Feinberg acknowledged that some Realtors will have larger claims than the system was set up to handle. The $60 million fund was intended to cover emergency claims, and a $12,000 cap on payouts won’t cover what many will claim are their actual damages.
Realtors who receive payments from the emergency fund don’t relinquish their right to go to court to attempt to collect additional damages, he said.
He said the GCCF has reserves it may be able to allocate to states whose Realtor emergency funds are depleted. After Nov. 23, all Realtor claims for emergency funds must be submitted to the GCCF, rather than local associations.
"If somebody wants to apply, I’ll take a look at it," Feinberg said. "I’m certainly very dubious, as you know."
Chances are, he said, the GCCF will forward claims submitted after Nov. 23 to Realtor associations.

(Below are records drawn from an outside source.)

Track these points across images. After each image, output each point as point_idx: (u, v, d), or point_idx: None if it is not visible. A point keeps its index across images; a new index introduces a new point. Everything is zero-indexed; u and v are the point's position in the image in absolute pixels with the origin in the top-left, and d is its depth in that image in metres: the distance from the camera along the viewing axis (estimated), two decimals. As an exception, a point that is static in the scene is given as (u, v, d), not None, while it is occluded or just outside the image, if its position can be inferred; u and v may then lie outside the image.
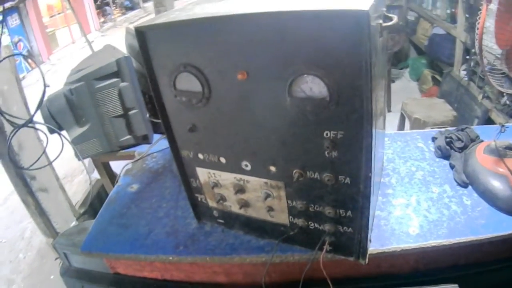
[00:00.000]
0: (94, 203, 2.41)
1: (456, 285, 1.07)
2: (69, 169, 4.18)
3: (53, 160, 1.93)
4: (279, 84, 0.81)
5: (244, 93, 0.86)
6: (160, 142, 1.75)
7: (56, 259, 1.53)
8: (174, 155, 1.08)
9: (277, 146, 0.90)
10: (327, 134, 0.83)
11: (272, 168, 0.95)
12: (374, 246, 1.07)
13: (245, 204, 1.07)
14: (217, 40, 0.83)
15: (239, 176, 1.02)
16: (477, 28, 1.14)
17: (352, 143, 0.82)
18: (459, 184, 1.28)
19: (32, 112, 1.72)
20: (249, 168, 0.98)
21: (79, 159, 1.80)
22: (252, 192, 1.03)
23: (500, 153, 1.23)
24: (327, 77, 0.76)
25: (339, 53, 0.73)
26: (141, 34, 0.91)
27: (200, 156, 1.04)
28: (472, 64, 3.85)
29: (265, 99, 0.85)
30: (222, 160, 1.01)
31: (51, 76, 8.01)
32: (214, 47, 0.84)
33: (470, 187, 1.27)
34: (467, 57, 3.94)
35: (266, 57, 0.80)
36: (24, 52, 8.58)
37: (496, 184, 1.18)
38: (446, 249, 1.08)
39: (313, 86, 0.79)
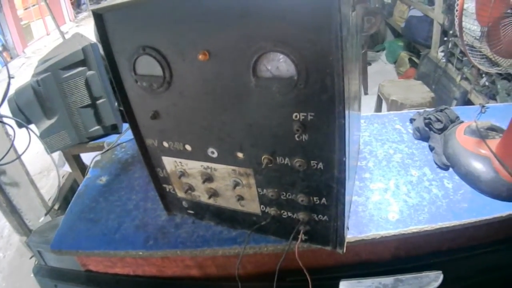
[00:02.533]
0: (68, 197, 2.36)
1: (440, 271, 1.05)
2: (44, 163, 4.11)
3: (21, 155, 1.87)
4: (243, 64, 0.75)
5: (207, 75, 0.81)
6: (129, 132, 1.68)
7: (31, 257, 1.47)
8: (138, 144, 1.02)
9: (243, 131, 0.85)
10: (296, 116, 0.77)
11: (240, 155, 0.90)
12: (352, 234, 1.03)
13: (214, 194, 1.02)
14: (175, 18, 0.77)
15: (206, 164, 0.96)
16: (457, 5, 1.10)
17: (323, 125, 0.77)
18: (439, 167, 1.25)
19: (-1, 106, 1.67)
20: (215, 155, 0.93)
21: (48, 153, 1.74)
22: (221, 180, 0.98)
23: (482, 134, 1.19)
24: (294, 54, 0.70)
25: (307, 27, 0.67)
26: (98, 17, 0.85)
27: (165, 144, 0.98)
28: (450, 45, 3.87)
29: (229, 81, 0.79)
30: (188, 147, 0.96)
31: (27, 69, 7.91)
32: (173, 26, 0.78)
33: (451, 169, 1.23)
34: (445, 38, 3.95)
35: (228, 35, 0.74)
36: (-1, 46, 8.48)
37: (479, 166, 1.15)
38: (428, 234, 1.05)
39: (279, 65, 0.73)
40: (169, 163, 1.03)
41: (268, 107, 0.79)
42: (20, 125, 1.73)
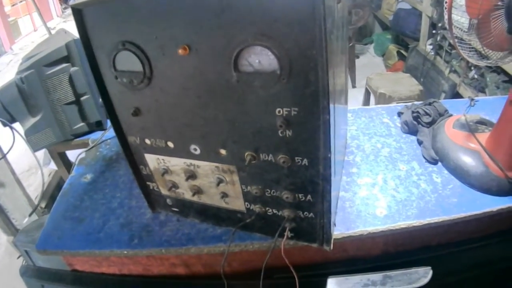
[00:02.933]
0: (55, 195, 2.34)
1: (429, 267, 1.04)
2: (33, 161, 4.05)
3: (6, 154, 1.84)
4: (224, 58, 0.73)
5: (187, 71, 0.79)
6: (113, 128, 1.68)
7: (18, 257, 1.45)
8: (120, 142, 1.00)
9: (226, 127, 0.83)
10: (279, 112, 0.76)
11: (223, 151, 0.88)
12: (339, 230, 1.02)
13: (198, 191, 1.00)
14: (154, 13, 0.75)
15: (188, 161, 0.95)
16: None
17: (307, 120, 0.75)
18: (428, 161, 1.24)
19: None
20: (198, 152, 0.91)
21: (32, 152, 1.72)
22: (204, 177, 0.96)
23: (471, 128, 1.19)
24: (276, 47, 0.68)
25: (289, 19, 0.65)
26: (77, 12, 0.83)
27: (147, 141, 0.96)
28: (438, 38, 3.87)
29: (210, 76, 0.77)
30: (170, 144, 0.94)
31: (14, 65, 7.84)
32: (152, 21, 0.76)
33: (439, 163, 1.22)
34: (434, 31, 3.95)
35: (209, 28, 0.72)
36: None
37: (468, 160, 1.14)
38: (417, 230, 1.04)
39: (261, 58, 0.71)
40: (152, 161, 1.01)
41: (251, 102, 0.77)
42: (4, 124, 1.71)
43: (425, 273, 1.05)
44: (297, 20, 0.65)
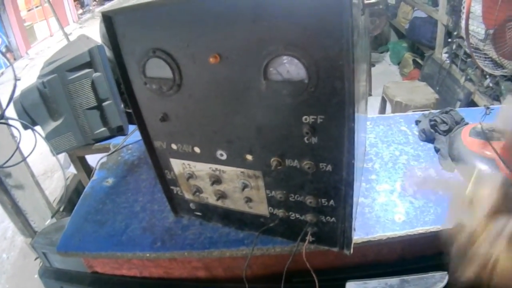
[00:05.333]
0: (73, 198, 2.36)
1: (445, 272, 1.04)
2: (48, 164, 4.11)
3: (27, 157, 1.86)
4: (254, 67, 0.75)
5: (217, 78, 0.81)
6: (135, 133, 1.70)
7: (35, 259, 1.48)
8: (146, 146, 1.02)
9: (253, 133, 0.85)
10: (306, 119, 0.78)
11: (249, 157, 0.90)
12: (358, 235, 1.03)
13: (222, 196, 1.02)
14: (186, 22, 0.77)
15: (214, 166, 0.97)
16: (463, 7, 1.11)
17: (333, 128, 0.77)
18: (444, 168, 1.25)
19: (4, 108, 1.67)
20: (224, 157, 0.93)
21: (54, 155, 1.74)
22: (229, 182, 0.98)
23: (487, 136, 1.20)
24: (305, 57, 0.71)
25: (318, 31, 0.68)
26: (108, 19, 0.85)
27: (174, 146, 0.99)
28: (454, 47, 3.86)
29: (239, 84, 0.80)
30: (196, 150, 0.96)
31: (30, 70, 7.91)
32: (184, 29, 0.78)
33: (456, 171, 1.23)
34: (449, 40, 3.94)
35: (239, 38, 0.74)
36: (2, 48, 8.48)
37: (484, 168, 1.15)
38: (434, 236, 1.04)
39: (290, 68, 0.73)
40: (177, 165, 1.03)
41: (278, 110, 0.79)
42: (25, 127, 1.73)
43: (441, 278, 1.06)
44: (325, 32, 0.67)
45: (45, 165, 4.08)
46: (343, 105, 0.73)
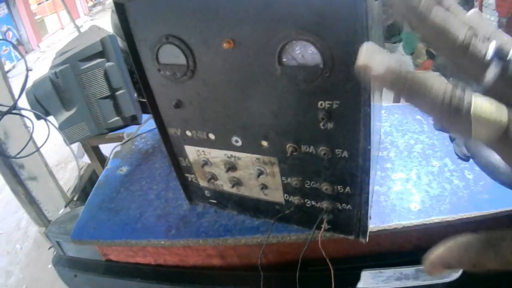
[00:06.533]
0: (87, 188, 2.37)
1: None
2: (62, 154, 4.15)
3: (40, 147, 1.88)
4: (268, 52, 0.75)
5: (231, 64, 0.80)
6: (149, 122, 1.71)
7: (49, 248, 1.49)
8: (161, 134, 1.02)
9: (268, 119, 0.85)
10: (321, 105, 0.77)
11: (264, 143, 0.89)
12: (374, 224, 1.03)
13: (237, 183, 1.02)
14: (199, 7, 0.76)
15: (229, 152, 0.96)
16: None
17: (348, 113, 0.76)
18: (460, 158, 1.24)
19: (16, 98, 1.68)
20: (239, 143, 0.93)
21: (67, 144, 1.75)
22: (244, 169, 0.98)
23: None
24: (320, 42, 0.69)
25: (333, 15, 0.66)
26: (120, 6, 0.84)
27: (188, 133, 0.98)
28: (468, 37, 3.83)
29: (253, 69, 0.79)
30: (211, 136, 0.95)
31: (41, 63, 7.96)
32: (197, 15, 0.78)
33: (471, 160, 1.22)
34: (463, 30, 3.91)
35: (253, 23, 0.73)
36: (14, 41, 8.54)
37: (498, 158, 1.14)
38: (449, 225, 1.04)
39: (305, 53, 0.72)
40: (192, 152, 1.03)
41: (293, 95, 0.78)
42: (38, 117, 1.74)
43: (456, 268, 1.05)
44: (340, 16, 0.66)
45: (59, 156, 4.11)
46: (358, 90, 0.72)
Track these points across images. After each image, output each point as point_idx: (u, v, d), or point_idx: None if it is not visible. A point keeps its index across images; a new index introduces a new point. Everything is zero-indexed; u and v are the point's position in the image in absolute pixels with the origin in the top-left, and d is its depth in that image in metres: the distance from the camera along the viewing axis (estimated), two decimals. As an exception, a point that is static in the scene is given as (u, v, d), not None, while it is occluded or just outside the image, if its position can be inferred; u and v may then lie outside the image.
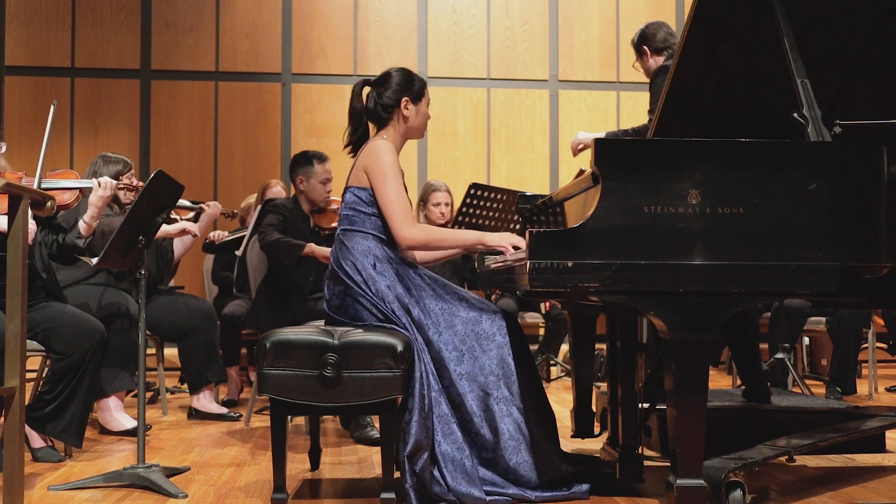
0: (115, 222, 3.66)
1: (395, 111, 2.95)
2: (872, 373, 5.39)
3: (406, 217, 2.81)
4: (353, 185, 2.90)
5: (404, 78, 2.97)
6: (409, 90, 2.95)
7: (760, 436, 2.95)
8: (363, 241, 2.83)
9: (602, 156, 2.31)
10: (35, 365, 3.82)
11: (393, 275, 2.79)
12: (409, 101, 2.94)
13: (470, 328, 2.73)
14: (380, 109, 2.95)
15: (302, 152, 4.51)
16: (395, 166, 2.85)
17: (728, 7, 2.77)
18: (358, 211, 2.86)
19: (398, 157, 2.91)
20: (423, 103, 2.99)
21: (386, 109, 2.95)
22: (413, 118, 2.96)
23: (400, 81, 2.96)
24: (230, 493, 2.84)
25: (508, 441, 2.69)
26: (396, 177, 2.83)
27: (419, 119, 2.99)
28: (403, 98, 2.93)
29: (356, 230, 2.85)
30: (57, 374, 3.32)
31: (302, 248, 4.16)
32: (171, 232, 4.36)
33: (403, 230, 2.80)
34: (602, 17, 8.07)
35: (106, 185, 3.53)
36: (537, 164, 7.94)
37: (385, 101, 2.94)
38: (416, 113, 2.96)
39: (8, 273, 2.30)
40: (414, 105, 2.96)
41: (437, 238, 2.90)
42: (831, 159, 2.35)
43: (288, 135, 7.72)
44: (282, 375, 2.58)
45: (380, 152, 2.86)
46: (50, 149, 7.33)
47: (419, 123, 2.99)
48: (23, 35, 7.55)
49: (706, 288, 2.30)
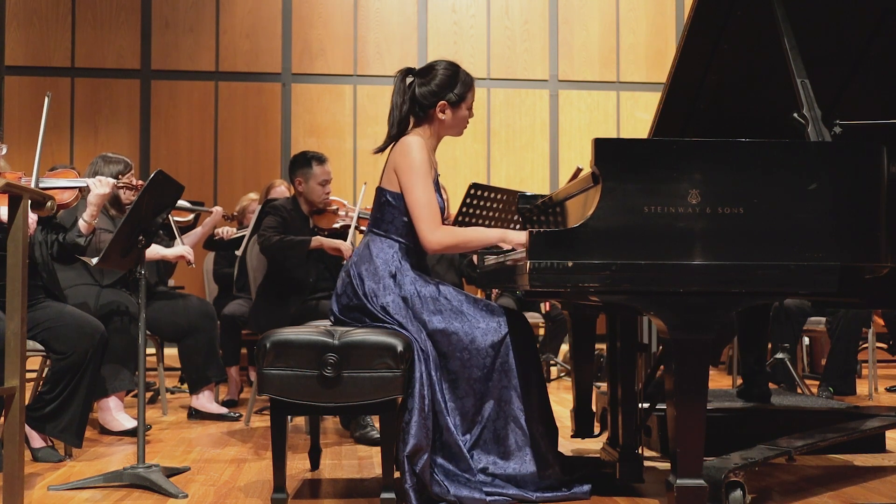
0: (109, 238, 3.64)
1: (430, 112, 2.84)
2: (872, 373, 5.39)
3: (433, 220, 2.73)
4: (385, 188, 2.84)
5: (447, 78, 2.82)
6: (449, 92, 2.80)
7: (760, 436, 2.95)
8: (388, 249, 2.80)
9: (602, 156, 2.31)
10: (35, 365, 3.82)
11: (412, 288, 2.76)
12: (446, 106, 2.81)
13: (483, 336, 2.71)
14: (417, 107, 2.84)
15: (301, 153, 4.50)
16: (425, 165, 2.76)
17: (728, 7, 2.77)
18: (386, 214, 2.82)
19: (432, 156, 2.84)
20: (462, 108, 2.83)
21: (423, 108, 2.84)
22: (449, 121, 2.85)
23: (441, 81, 2.81)
24: (230, 493, 2.84)
25: (511, 444, 2.69)
26: (426, 177, 2.75)
27: (455, 122, 2.85)
28: (440, 102, 2.81)
29: (383, 235, 2.82)
30: (57, 374, 3.32)
31: (309, 243, 4.14)
32: (167, 256, 4.36)
33: (430, 233, 2.73)
34: (602, 17, 8.07)
35: (104, 183, 3.51)
36: (537, 164, 7.94)
37: (421, 101, 2.82)
38: (452, 117, 2.83)
39: (8, 273, 2.30)
40: (452, 109, 2.82)
41: (464, 240, 2.79)
42: (831, 159, 2.35)
43: (288, 135, 7.72)
44: (282, 375, 2.58)
45: (410, 150, 2.76)
46: (50, 148, 7.39)
47: (456, 125, 2.87)
48: (23, 35, 7.55)
49: (706, 288, 2.30)
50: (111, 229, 4.03)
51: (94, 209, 3.49)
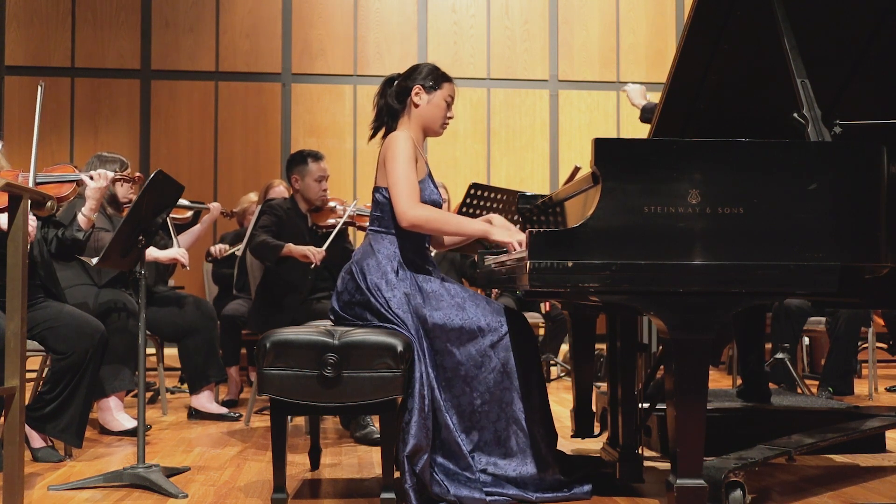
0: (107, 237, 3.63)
1: (407, 100, 2.91)
2: (872, 373, 5.39)
3: (411, 195, 2.75)
4: (379, 185, 2.88)
5: (425, 71, 2.93)
6: (425, 79, 2.90)
7: (760, 436, 2.95)
8: (390, 245, 2.82)
9: (602, 156, 2.31)
10: (35, 365, 3.82)
11: (414, 283, 2.77)
12: (421, 89, 2.89)
13: (484, 336, 2.70)
14: (395, 100, 2.92)
15: (297, 151, 4.51)
16: (407, 151, 2.79)
17: (728, 7, 2.77)
18: (383, 210, 2.85)
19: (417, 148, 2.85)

If the claims are valid, "if we need to get you more money (to pay them), we will."
Another problem is that the money administered by GCCF is only intended to compensate for effects of the oil spill itself — not the moratorium on new drilling put in place after the Deepwater Horizon tragedy. Realtors say home sales in Louisiana — a state whose economy is heavily dependent on the offshore oil industry — were deeply impacted by the moratorium.
"Most of the Louisiana Realtor claims involve not the spill, but the consequences of the moratorium," Feinberg said. "There is nothing I can do about those," although he hopes BP will establish a separate fund for those claims.